The Paul M. Hebert Law Center this month received the largest institutional gift in its history, a $250,000 endowed professorship.
Preis & Roy, PLC law firm of Lafayette, New Orleans and Houston, made the investment toward the director of Advocacy and Professional Practice.
The gift will pay part of professor Jeffrey Brooks’ salary, said Law Center Chancellor Jack Weiss. The money the law school would have spent on his salary will now go to support the center’s 27 Trial Advocacy and Moot Court teams and externship programs, where students can work for credit.
“[Advocacy and Professional Practice] is the program that large numbers of our students look to, to prepare them for the real world of making appellate arguments and trying cases,” Weiss said. “We’ve had a long tradition here of being successful at most competitions.”
Weiss said the donation will help support students’ programs, which will essentially prepare them for their careers.

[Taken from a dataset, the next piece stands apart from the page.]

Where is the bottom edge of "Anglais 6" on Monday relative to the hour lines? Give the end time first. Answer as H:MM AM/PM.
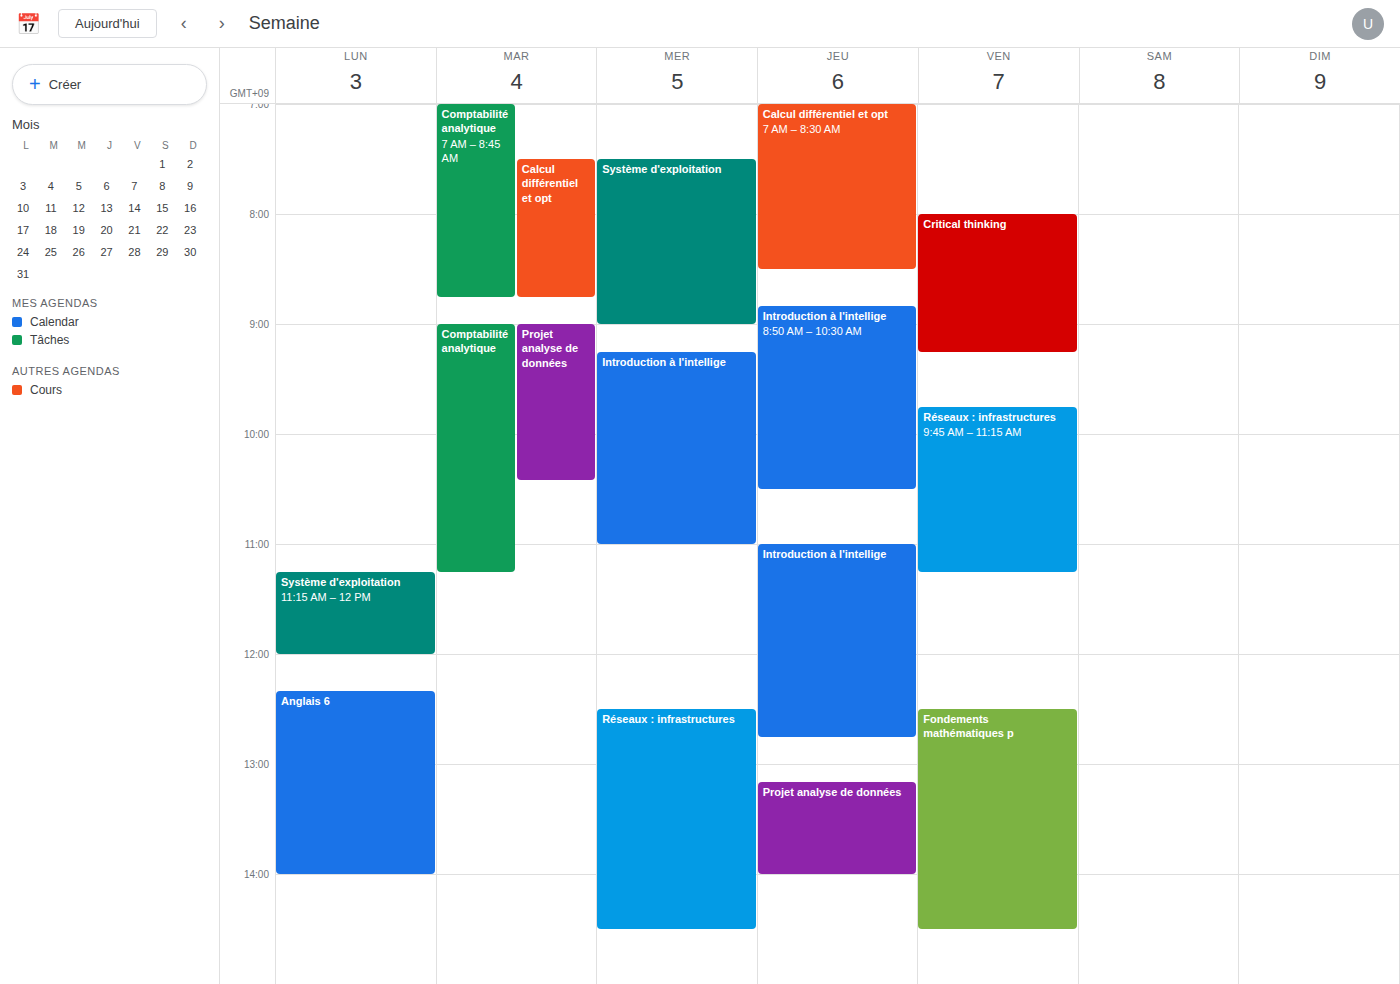
2:00 PM -- exactly on the 2 PM line.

“These [programs] help our students hit the ground running when they graduate,” he said. “The income from the endowment is used to support the activities of the professor or the school program.”
Weiss said the Law Center especially appreciates this donation because it came from a firm and not a single donor.
“We are particularly grateful to the Preis & Roy firm because they stepped up to the plate,” he said. “They made an institutional gift at a point in time when we are very anxious to receive institutional gifts.”
Edwin Preis is a 1972 graduate of the LSU Law Center and Lane Roy is a Tulane University Law School alumnus. Of the firm’s 53 attorneys, 24 lawyers are LSU Law Center graduates.
“[Roy] said that although he was a graduate of Tulane Law School… he had no hesitation about making this gift because he feels very strongly that no law school in Louisiana has a greater impact in Louisiana than LSU Law,” Weiss said.